C'est l'antienne reprise par tous les adversaires du président. "Tout le monde est contre lui, si le scrutin est transparent, il ne peut pas gagner", assure lui aussi le candidat du parti Juwa, l'avocat Mahamoudou Ahamada, 48 ans. "Azali n'a d'autre choix que de voler les élections".

Plus que la crainte de fraudes, les partisans de l'opposition reprochent au pouvoir sortant la pauvreté persistante de la population et le train de vie des dirigeants du pays.

- 'Plus que Macron' -

"Tu ne peux pas m'expliquer que je vais avoir une vie sans électricité, sans eau. C'est pas possible", se lamente Mahmoud Mze, chômeur de 48 ans. "Et lui (M. Azali), il gagne 34.000 euros par mois, plus que (le président français Emmanuel) Macron. Ca ne va pas !"
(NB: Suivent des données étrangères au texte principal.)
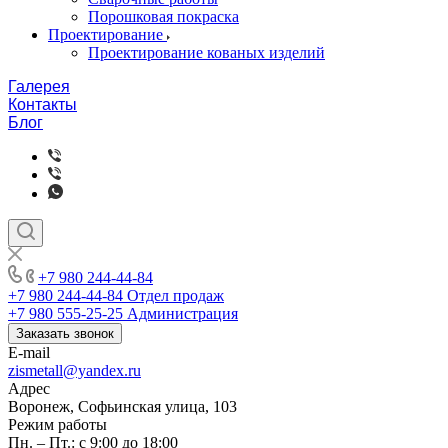
Порошковая покраска
Проектирование
Проектирование кованых изделий
Галерея
Контакты
Блог
+7 980 244-44-84
+7 980 244-44-84
Отдел продаж
+7 980 555-25-25
Администрация
Заказать звонок
E-mail
zismetall@yandex.ru
Адрес
Воронеж, Софьинская улица, 103
Режим работы
Пн. – Пт.: с 9:00 до 18:00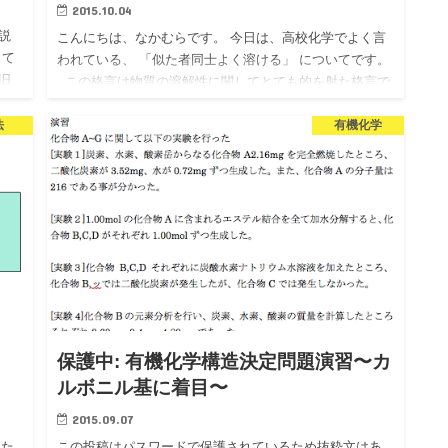
2015.10.04
説
こんにちは、なかむらです。 今日は、高校化学でよく言
って
われている、 「似た者同士よく溶ける」 についてです。
旧
この格言は物質の溶解性に関してとても的を射た格言で
れ
とても分かりやすいです。 しかし、…
法
有機化学
保護中: 有機化学構造決定問題演習〜カ
ルボニル基に着目〜
2015.09.07
 た
この投稿はパスワードで保護されているため抜粋文はあ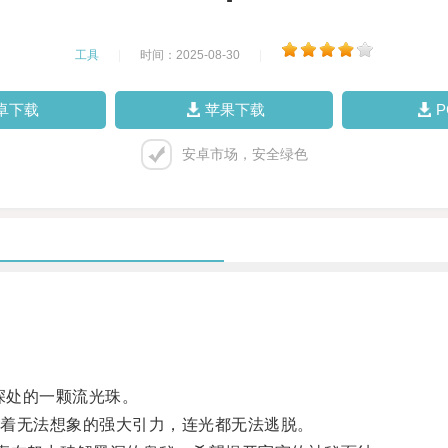
工具
|
时间：2025-08-30
|
卓下载
苹果下载
安卓市场，安全绿色
深处的一颗流光珠。
着无法想象的强大引力，连光都无法逃脱。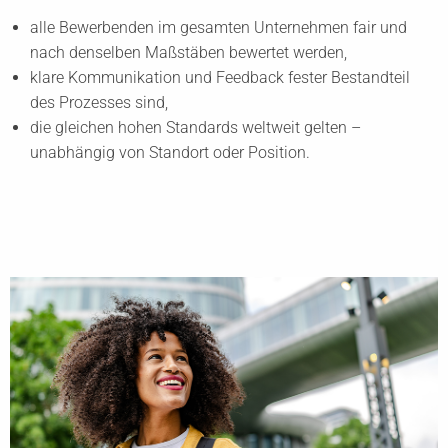
alle Bewerbenden im gesamten Unternehmen fair und
nach denselben Maßstäben bewertet werden,
klare Kommunikation und Feedback fester Bestandteil
des Prozesses sind,
die gleichen hohen Standards weltweit gelten –
unabhängig von Standort oder Position.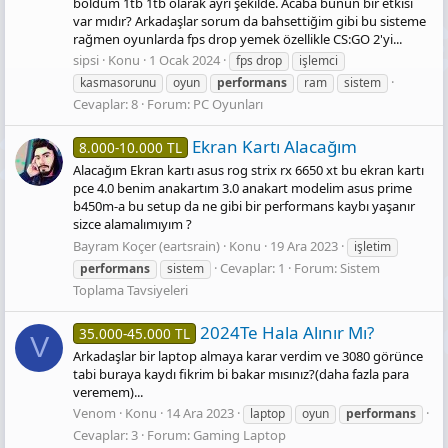
böldüm 1tb 1tb olarak ayrı şekilde. Acaba bunun bir etkisi
var mıdır? Arkadaşlar sorum da bahsettiğim gibi bu sisteme
rağmen oyunlarda fps drop yemek özellikle CS:GO 2'yi...
sipsi
Konu
1 Ocak 2024
fps drop
işlemci
kasmasorunu
oyun
performans
ram
sistem
Cevaplar: 8
Forum:
PC Oyunları
Ekran Kartı Alacağım
8.000-10.000 TL
Alacağım Ekran kartı asus rog strix rx 6650 xt bu ekran kartı
pce 4.0 benim anakartım 3.0 anakart modelim asus prime
b450m-a bu setup da ne gibi bir performans kaybı yaşanır
sizce alamalımıyım ?
Bayram Koçer (eartsrain)
Konu
19 Ara 2023
işletim
Cevaplar: 1
Forum:
Sistem
performans
sistem
Toplama Tavsiyeleri
2024Te Hala Alınır Mı?
35.000-45.000 TL
V
Arkadaşlar bir laptop almaya karar verdim ve 3080 görünce
tabi buraya kaydı fikrim bi bakar mısınız?(daha fazla para
veremem)...
Venom
Konu
14 Ara 2023
laptop
oyun
performans
Cevaplar: 3
Forum:
Gaming Laptop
Privée par la réforme de présidence tournante en 2021, l'île d'Anjouan, la plus pauvre de l'archipel, bouillonne.

En octobre, des civils armés hostiles au président ont fait le coup de feu avec l'armée pendant six jours à Mutsamudu, la capitale de l'île, avant de s'évaporer mystérieusement dans la nature.

En campagne à Anjouan, le colonel Soilihi Mohamed, dit "Campagnard" pour ses origines rurales, a mis en garde contre les risques d'un passage en force du président.

"Le peuple va s'exprimer par une révolution dans les urnes", prédit l'ancien officier, aussi raide que le sortant est bonhomme. Mais "si jamais le président tente de faire autrement, on risque une révolution populaire".

La menace fait sourire le ministre de l'Intérieur Mohamed Daoudou, qui promet "la transparence totale".

"Il y a trop de mensonges de l'opposition, notre pays n'est pas une dictature", déclare le secrétaire général de la Mouvance présidentielle, Ali Mliva Youssouf.

Plus de 800 observateurs de la société civile comorienne, financés par l'Union européenne (UE), sont annoncés dans les 731 bureaux de vote du pays pour garantir la régularité du scrutin. Les premiers résultats sont attendus lundi.